GREENVILLE — Jamison Meade, an 11-year-old student in the fifth grade at Greenville Middle School, can only read at a first-grade level.
According to Jamison’s parents, he’s been receiving various services from the Greenville school system for years, including tutoring after school and one-on-one help during most classes. As Jamison prepared to start the fifth grade, however, his parents were told that his Individualized Education Program (I.E.P.) – a legally mandated document provided for students receiving special education services, spelling out the child’s needs, services the school will provide, and how progress will be measured – would go away as he transitioned into middle school.
The only accommodation Jamison would receive from that point on, his parents were told, would be an extra ninth-period study hall at the end of each school day.
Jamison has dyslexia. According to the International Dyslexia Association, dyslexia is a learning disability resulting in difficulty with specific language skills, especially reading. This can lead to difficulties with written and oral communication as well. According to the Dyslexia Center of Utah, one in five students has a language-based learning disability, of which dyslexia is the most common variety. As many as 80 percent of people with poor reading skills are likely dyslexic.
“Jamison is smart, intelligent, and respectful, but he has to learn in his own way,” Jamison’s mother, Andrea Boyd, said. “He gets to school at 7:30 in the morning, then has tutoring until five or six in the evening. Then he works on homework. It’s his whole day. He has no chance to relax or play.”
Ohio law does not recognize dyslexia as a specific disorder requiring specific interventions, so kids like Jamison are typically considered to have a “reading disability.” The standard response when a child is determined to have a reading disability is to develop an I.E.P., which is then reviewed periodically by the teachers and school officials involved to determine whether the child is making progress.

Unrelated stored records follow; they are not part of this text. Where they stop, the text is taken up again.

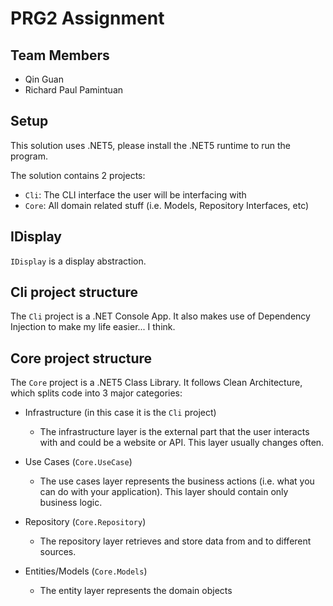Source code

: # PRG2 Assignment

## Team Members

* Qin Guan
* Richard Paul Pamintuan

## Setup

This solution uses .NET5, please install the .NET5 runtime to run the program.

The solution contains 2 projects:

* `Cli`: The CLI interface the user will be interfacing with
* `Core`: All domain related stuff (i.e. Models, Repository Interfaces, etc)

## IDisplay

`IDisplay` is a display abstraction. 

## Cli project structure

The `Cli` project is a .NET Console App. It also makes use of Dependency Injection to make my life easier... I think.

## Core project structure

The `Core` project is a .NET5 Class Library. It follows Clean Architecture, which splits code into 3 major categories:

* Infrastructure (in this case it is the `Cli` project)
  * The infrastructure layer is the external part that the user interacts with and could be a website or API. This layer usually changes often.

* Use Cases (`Core.UseCase`)
  * The use cases layer represents the business actions (i.e. what you can do with your application). This layer should contain only business logic.

* Repository (`Core.Repository`)
  * The repository layer retrieves and store data from and to different sources.

* Entities/Models (`Core.Models`)
  * The entity layer represents the domain objects
  

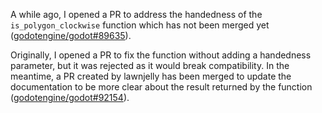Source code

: A while ago, I opened a PR to address the handedness of the `is_polygon_clockwise` function which has not been merged yet ([godotengine/godot#89635](https://github.com/godotengine/godot/pull/89635)).

Originally, I opened a PR to fix the function without adding a handedness parameter, but it was rejected as it would break compatibility. In the meantime, a PR created by lawnjelly has been merged to update the documentation to be more clear about the result returned by the function ([godotengine/godot#92154](https://github.com/godotengine/godot/pull/92154)).
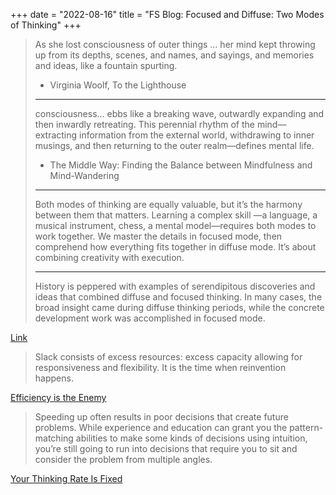 +++
date = "2022-08-16"
title = "FS Blog: Focused and Diffuse: Two Modes of Thinking"
+++

> As she lost consciousness of outer things … her mind kept throwing up from its depths, scenes, and
> names, and sayings, and memories and ideas, like a fountain spurting.
> - Virginia Woolf, To the Lighthouse
>
> ---
>
> consciousness… ebbs like a breaking wave, outwardly expanding and then inwardly retreating. This
> perennial rhythm of the mind—extracting information from the external world, withdrawing to inner
> musings, and then returning to the outer realm—defines mental life.
> - The Middle Way: Finding the Balance between Mindfulness and Mind-Wandering
>
> ---
>
> Both modes of thinking are equally valuable, but it’s the harmony between them that matters.
> Learning a complex skill —a language, a musical instrument, chess, a mental model—requires both
> modes to work together. We master the details in focused mode, then comprehend how everything fits
> together in diffuse mode. It’s about combining creativity with execution.
>
> ---
>
> History is peppered with examples of serendipitous discoveries and ideas that combined diffuse and
> focused thinking. In many cases, the broad insight came during diffuse thinking periods, while the
> concrete development work was accomplished in focused mode.

[Link](https://fs.blog/focused-diffuse-thinking/)

> Slack consists of excess resources: excess capacity allowing for responsiveness and flexibility.
> It is the time when reinvention happens.

[Efficiency is the Enemy](https://fs.blog/slack/)

> Speeding up often results in poor decisions that create future problems. While experience and
> education can grant you the pattern-matching abilities to make some kinds of decisions using
> intuition, you’re still going to run into decisions that require you to sit and consider the
> problem from multiple angles.

[Your Thinking Rate Is Fixed](https://fs.blog/thinking-rate-fixed/)
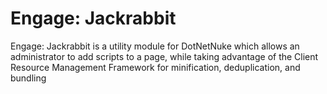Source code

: Engage: Jackrabbit
=================

Engage: Jackrabbit is a utility module for DotNetNuke which allows an administrator to add scripts to a page, while taking advantage of the Client Resource Management Framework for minification, deduplication, and bundling
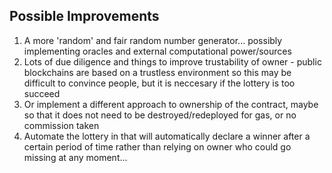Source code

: ## Possible Improvements

1. A more 'random' and fair random number generator... possibly implementing oracles and external computational power/sources
2. Lots of due diligence and things to improve trustability of owner - public blockchains are based on a trustless environment so this may be difficult to convince people, but it is neccesary if the lottery is too succeed
3. Or implement a different approach to ownership of the contract, maybe so that it does not need to be destroyed/redeployed for gas, or no commission taken
4. Automate the lottery in that will automatically declare a winner after a certain period of time rather than relying on owner who could go missing at any moment...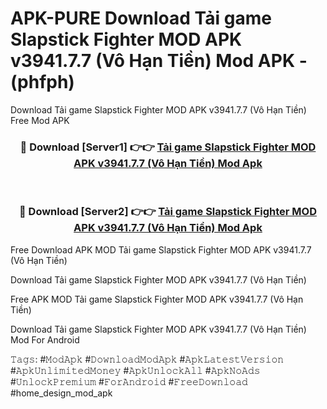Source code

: # APK-PURE Download Tải game Slapstick Fighter MOD APK v3941.7.7 (Vô Hạn Tiền) Mod APK - (phfph)
Download Tải game Slapstick Fighter MOD APK v3941.7.7 (Vô Hạn Tiền) Free Mod APK

<div align="center">
<h3>🔴 Download [Server1] 👉👉 <a href="https://apk-comot.site?title=Tải_game_Slapstick_Fighter_MOD_APK_v3941.7.7_(Vô_Hạn_Tiền)">Tải game Slapstick Fighter MOD APK v3941.7.7 (Vô Hạn Tiền) Mod Apk</a></h3><br>

<h3>🔴 Download [Server2] 👉👉 <a href="https://apk-comot.site?title=Tải_game_Slapstick_Fighter_MOD_APK_v3941.7.7_(Vô_Hạn_Tiền)">Tải game Slapstick Fighter MOD APK v3941.7.7 (Vô Hạn Tiền) Mod Apk</a></h3>
</div>


Free Download APK MOD Tải game Slapstick Fighter MOD APK v3941.7.7 (Vô Hạn Tiền)

Download Tải game Slapstick Fighter MOD APK v3941.7.7 (Vô Hạn Tiền) 

Free APK MOD Tải game Slapstick Fighter MOD APK v3941.7.7 (Vô Hạn Tiền) 

Download Tải game Slapstick Fighter MOD APK v3941.7.7 (Vô Hạn Tiền) Mod For Android

𝚃𝚊𝚐𝚜: #𝙼𝚘𝚍𝙰𝚙𝚔 #𝙳𝚘𝚠𝚗𝚕𝚘𝚊𝚍𝙼𝚘𝚍𝙰𝚙𝚔 #𝙰𝚙𝚔𝙻𝚊𝚝𝚎𝚜𝚝𝚅𝚎𝚛𝚜𝚒𝚘𝚗 #𝙰𝚙𝚔𝚄𝚗𝚕𝚒𝚖𝚒𝚝𝚎𝚍𝙼𝚘𝚗𝚎𝚢 #𝙰𝚙𝚔𝚄𝚗𝚕𝚘𝚌𝚔𝙰𝚕𝚕 #𝙰𝚙𝚔𝙽𝚘𝙰𝚍𝚜 #𝚄𝚗𝚕𝚘𝚌𝚔𝙿𝚛𝚎𝚖𝚒𝚞𝚖 #𝙵𝚘𝚛𝙰𝚗𝚍𝚛𝚘𝚒𝚍 #𝙵𝚛𝚎𝚎𝙳𝚘𝚠𝚗𝚕𝚘𝚊𝚍 #home_design_mod_apk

But if a child in the fifth grade is only reading at a first-grade level after years of interventions, how much progress is being made?
Andrea Townsend, director of Career Technology and Special Education at Greenville City Schools, explained a bit about how the process works.
“State and federal laws mandate the sort of services schools can provide,” Townsend said. “So while a student can’t qualify for help with dyslexia, specifically, they can qualify for group and one-on-one help with a reading disability.”
Townsend spoke passionately about her desire to help students and families struggling with learning disabilities.
“I want very much to be an active member of the team when it comes to making sure these students’ needs are being met,” Townsend said. “I want the family to feel supported, and I want the student to feel successful in school.”
Townsend and Greenville City Schools superintendent Douglas Fries insisted the incident where the Boyds were told Jamison had “aged out” of his I.E.P. was the result of a misunderstanding, and that in fact, students remain eligible to receive I.E.P. assistance, in special cases, until the age of 22. After a meeting between Townsend and the Boyds, Jamison’s I.E.P was reinstated.
But according to Mary Jo O’Neill, an advocate working with parents of children with dyslexia and other learning disabilities in the Cleveland, Ohio area, this is only half the battle.
“Why did the parents walk away with the wrong information in the first place?” O’Neill asked. “Why was that mother allowed to walk out believing her child’s services had been taken away? That’s disturbing to me.”
O’Neill believes that in many schools, while teachers and school officials may be well-meaning and good at their individual jobs, they don’t work together effectively in order to execute the complicated I.E.P. process.
“They’re not working together. They’re all working on their own little island,” O’Neill said. “Services aren’t being offered fluidly throughout the curriculum.”
For instance, according to O’Neill, an Intervention Specialist – an educator specially certified to deal with students struggling with learning disabilities – may be vital in helping a student to articulate their ideas and understand course instructions during the period when the two are working together, but the specialist isn’t there in class later, when the student is actually trying to write. This can affect performance in math, science, and social studies courses as well.
“The I.E.P. needs to be administered fluidly throughout the academic day,” O’Neill said. “Not in isolation.”
Meanwhile, even with the restoration of his I.E.P., Boyd isn’t confident the school has a long-term plan for her son’s academic progress.
“What are these kids supposed to do when they graduate?” Boyd asked. “They can’t read a job application. They can’t read a road sign.”
Parents searching for resources for kids with dyslexia can begin by visiting the Ohio Board of Education website at education.ohio.gov.